§ **PAGE EXCERPT**
# # # #

'Against Puritanism and Popery': Laudian continuity with earlier Conformity
Thus in July 1624 one of the most uninhibited spokesmen of the movement, Richard Montague, said that he sought a Church of England that would 'stand in the gapp against Puritanisme and Popery, the Scilla and Charybdis of antient piety'. This was the beginning of the via media discussion, which would have a major future in the Anglican tradition.
This, to say the least, seriously misunderstands Laudianism. To begin with, Montague's famous A New Gagg (1624) was, as the text makes abundantly clear throughout, an explicit defence of Protestantism:
Against Protestants your Gag is directed, not Puritans: and yet all your addresses, well-neer, are against Puritan Positions, malitiously imputed to Protestants.
The "gapp against Puritanisme and Popery" was Protestantism precisely because Puritanism was not the magisterial Protestantism of the reformed Church of England. Montague's stance here was anything but an innovation. He was merely rehearsing a very well established Conformist apologetic.
It is a stance evident throughout Hooker's Laws. The Preface expounds "the manifold dangerous events" which would ensue if the Puritan agitation achieved its purpose of overthrowing "the present form of Church government which the laws of this land have established". At the conclusion of Book IV, Hooker contrasts how the Church of England was reformed with other forms of Reformation:
both kinds of reformation; as well this moderate kind which the church of England hath taken, as that other more extreme and rigorous which certain churches elsewhere have better liked.
The Church of Elizabeth stands in "the gapp" between a Church unreformed and Churches whose Reformation has been "extreme".
The same contrast is evident in Bancroft's famous sermon, in which the visions of the Puritan Cartwright and the Roman apologist Harding were contrasted with the ecclesia Anglicana under the Royal Supremacy, the means of ensuring the good ordering of church and commonwealth:
And they affirme, that no civill magistrate hath preeminence by ordinary authority, either to determine of church causes, or to make ecclesiasticall orders and ceremonies. That no civill magistrate hath such authoritie, as that without his consent it should not be lawfull for ecclesiasticall persons to make and publish church orders. That, 'They which are no Elders of the church, have nothing to do with the government of the church'. And whereas Master Harding saith, that the office of a king in it selfe is one everie where, not onely among the Christian princes, but also among the heathen: and thereupon concludeth, that a Christian prince hath no more to do in deciding of Church matters, or in making ceremonies and orders for the Church, than hath a heathen: Master Cartwright alloweth of his judgement, and doth expressely affirme, that he is of the same opinion, professing his mislike of those who teach another right of a Christian, and of a prophane magistrate.
In the face of the Puritan agitation, Bancroft declared, "The Papists did never deale with more egernes against us than these men do now". Against both he set forth the case of the ecclesia Anglicana:
The doctrine of the church of England, is pure and holie: the government thereof, both in respect of hir majestie, and of our Bishops is lawfull and godlie: the booke of common praier containeth nothing in it contrarie to the word of God.

# # # #

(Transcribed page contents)

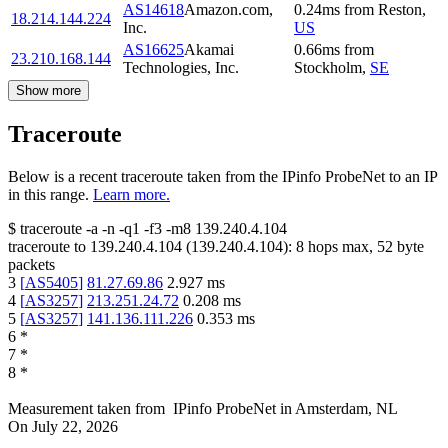
AS14618
Amazon.com,
0.24
ms
from
Reston
,
18.214.144.224
Inc.
US
AS16625
Akamai
0.66
ms
from
23.210.168.144
Technologies, Inc.
Stockholm
,
SE
Show more
Traceroute
Below is a recent traceroute taken from the IPinfo ProbeNet to an IP
in this range.
Learn more.
$
traceroute -a -n -q1
-f3
-m8
139.240.4.104
traceroute to
139.240.4.104
(
139.240.4.104
):
8
hops max,
52
byte
packets
3
[
AS5405
]
81.27.69.86
2.927
ms
4
[
AS3257
]
213.251.24.72
0.208
ms
5
[
AS3257
]
141.136.111.226
0.353
ms
6
*
7
*
8
*
Measurement taken from
IPinfo ProbeNet
in
Amsterdam, NL
On
July 22, 2026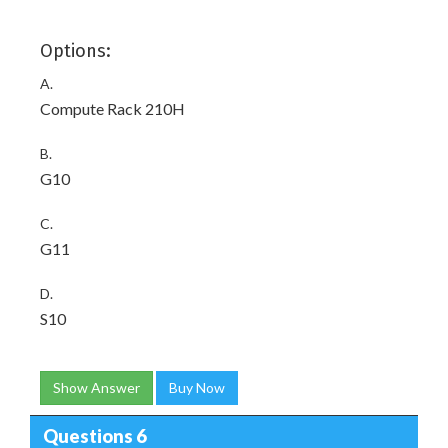
Options:
A.
Compute Rack 210H
B.
G10
C.
G11
D.
S10
Show Answer
Buy Now
Questions 6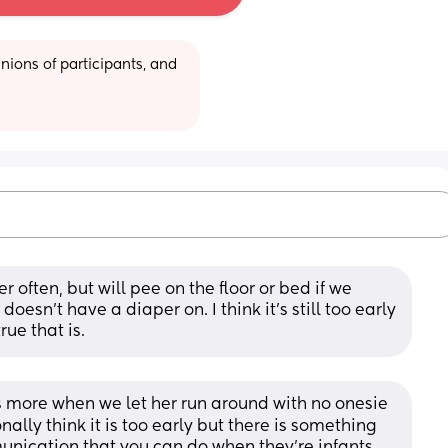
ions of participants, and 
 often, but will pee on the floor or bed if we 
esn’t have a diaper on. I think it’s still too early 
rue that is.
bs more when we let her run around with no onesie 
nally think it is too early but there is something 
nication that you can do when they're infants 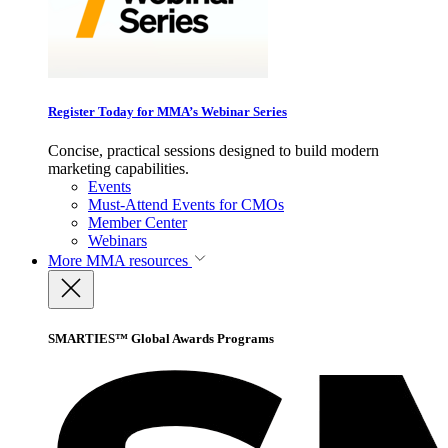
Register Today for MMA’s Webinar Series
Concise, practical sessions designed to build modern
marketing capabilities.
Events
Must-Attend Events for CMOs
Member Center
Webinars
More
MMA resources
SMARTIES™ Global Awards Programs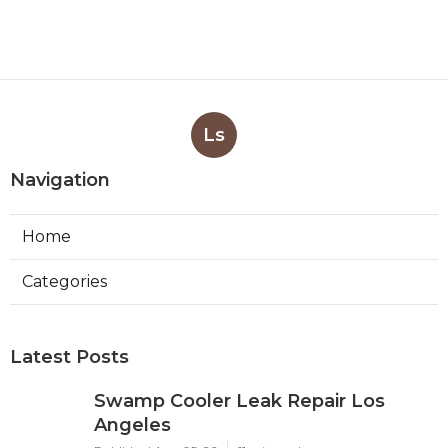
Ls
Navigation
Home
Categories
Latest Posts
Swamp Cooler Leak Repair Los
Angeles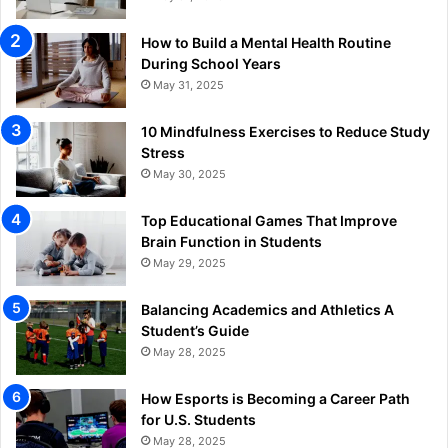
How to Build a Mental Health Routine
During School Years
May 31, 2025
10 Mindfulness Exercises to Reduce Study
Stress
May 30, 2025
Top Educational Games That Improve
Brain Function in Students
May 29, 2025
Balancing Academics and Athletics A
Student’s Guide
May 28, 2025
How Esports is Becoming a Career Path
for U.S. Students
May 28, 2025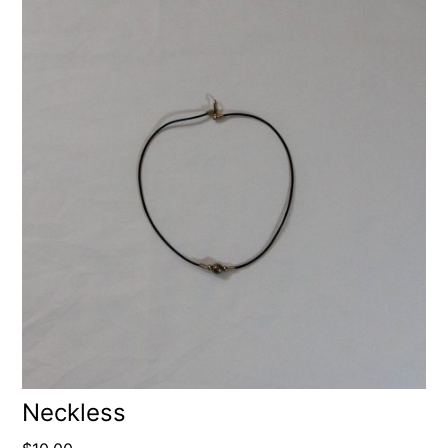
Neckless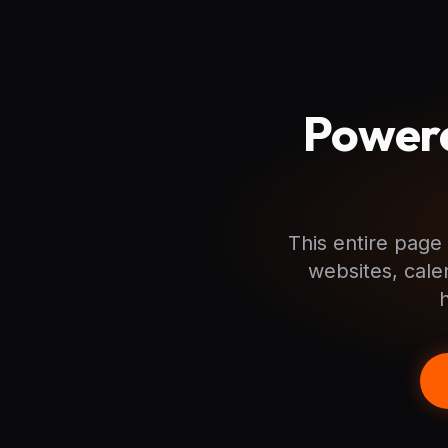
Powere
This entire page 
websites, cale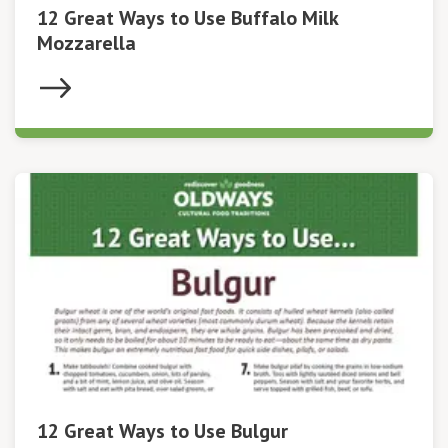
12 Great Ways to Use Buffalo Milk
Mozzarella
12 Great Ways to Use Bulgur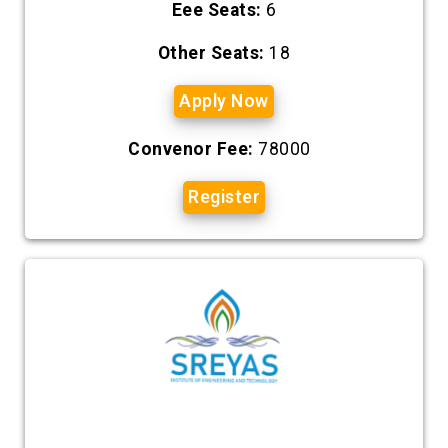
Eee Seats:
6
Other Seats:
18
Apply Now
Convenor Fee:
78000
Register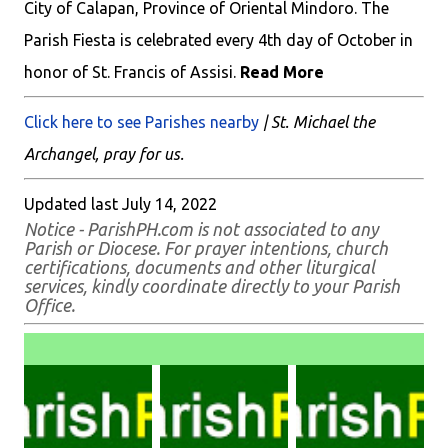
City of Calapan, Province of Oriental Mindoro. The
Parish Fiesta is celebrated every 4th day of October in
honor of St. Francis of Assisi.
Read More
Click here to see Parishes nearby
| St. Michael the
Archangel, pray for us.
Updated last July 14, 2022
Notice - ParishPH.com is not associated to any
Parish or Diocese. For prayer intentions, church
certifications, documents and other liturgical
services, kindly coordinate directly to your Parish
Office.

# # # #

§ **ASSIGNED TASK 1**
Update the passage on Laudian continuity starting at "It is a stance" and ending at "have better liked.". Replace "moderate" with "temperate".
§ **ASSIGNED TASK 2**
Does each statement agree with the passage on Laudian continuity? Answer yes or no for each, and quote the deciding words. (a) Montague's A New Gagg appeared in 1624. (b) Bancroft held that the book of common prayer contained things contrary to the word of God. (c) Cartwright disagreed with Harding about the office of a king.
§ **ASSIGNED TASK 3**
Pick up the passage on Laudian continuity after its last sentence and keep writing it.

§ **TASK RESPONSE 1**
It is a stance evident throughout Hooker's Laws. The Preface expounds "the manifold dangerous events" which would ensue if the Puritan agitation achieved its purpose of overthrowing "the present form of Church government which the laws of this land have established". At the conclusion of Book IV, Hooker contrasts how the Church of England was reformed with other forms of Reformation:
both kinds of reformation; as well this temperate kind which the church of England hath taken, as that other more extreme and rigorous which certain churches elsewhere have better liked.

§ **TASK RESPONSE 2**
(a) Yes: "Montague's famous A New Gagg (1624)"
(b) No: "the booke of common praier containeth nothing in it contrarie to the word of God."
(c) No: "Master Cartwright alloweth of his judgement, and doth expressely affirme, that he is of the same opinion"

§ **TASK RESPONSE 3**
In Hooker and Bancroft, then, we see leading apologists for and defenders of Elizabethan Conformity positioning the Church of England in "the gapp" between the unreformed Church of Rome and the enthusiasts for extreme reform.
This was also to be seen in that epitome of Jacobean Conformity, John Donne. In a 1616 sermon on the anniversary of the accession of James I, Donne celebrated the monarch's commitment to the ecclesia Anglicana:
Next let us pour out our thanks to God, that in his entrance he was beholden to no by-religion. The papists could not make him place any hopes upon them, nor the puritans make him entertain any fears from them; but his God and our God; as he brought him via lactea, by the sweet way of peace, that flows with milk and honey.
Not only was Donne here standing in continuity with Elizabethan Conformist apologetics, he was also echoing James himself. The Book of Sports issued by James in 1618 had stood against both "papists" and "Puritans", the former alleging "no honest mirth or recreation is lawful or tolerable in our religion", the latter "prohibiting and unlawful punishing of our good people for using their lawful recreations and honest exercises upon Sundays, and other holy days".
The same contrast was also to be found in an enduring achievement of James, the Authorized Version of the Scriptures. In 'The Translators to the Reader' we read:
we have on the one side avoided the scrupulosity of the Puritans, who leave the old Ecclesiastical words, and betake them to other, as when they put Washing for Baptism, and Congregation instead of Church: as also on the other side we have shunned the obscurity of the Papists, in their Azimes, Tunike, Rational, Holocausts, Praepuce, Pasche, and a number of such like, whereof their late Translation is full, and that of purpose to darken the sense, that since they must needs translate the Bible, yet by the language thereof, it may be kept from being understood.
We might be hard pushed to find a more significant statement of the conviction that the Church of England - for, of course, the Authorized Version was designed to be a liturgical text, incorporated in the Book of Common Prayer - stood "in the gapp against Puritanisme and Popery".
It is in George Herbert's 'The British Church' that this understanding of the ecclesia Anglicana finds poetic expression. The Church of England, "A fine aspect in fit array, Neither too mean nor yet too gay" is contrasted with the Church on the hills (Rome) and "in the valley" (those Churches which experienced less moderate Reformation:
She on the hills which wantonly
Allureth all, in hope to be
By her preferr'd,
Hath kiss'd so long her painted shrines,
That ev'n her face by kissing shines,
For her reward.
She in the valley is so shy
Of dressing, that her hair doth lie
About her ears;
While she avoids her neighbour's pride,
She wholly goes on th' other side,
And nothing wears.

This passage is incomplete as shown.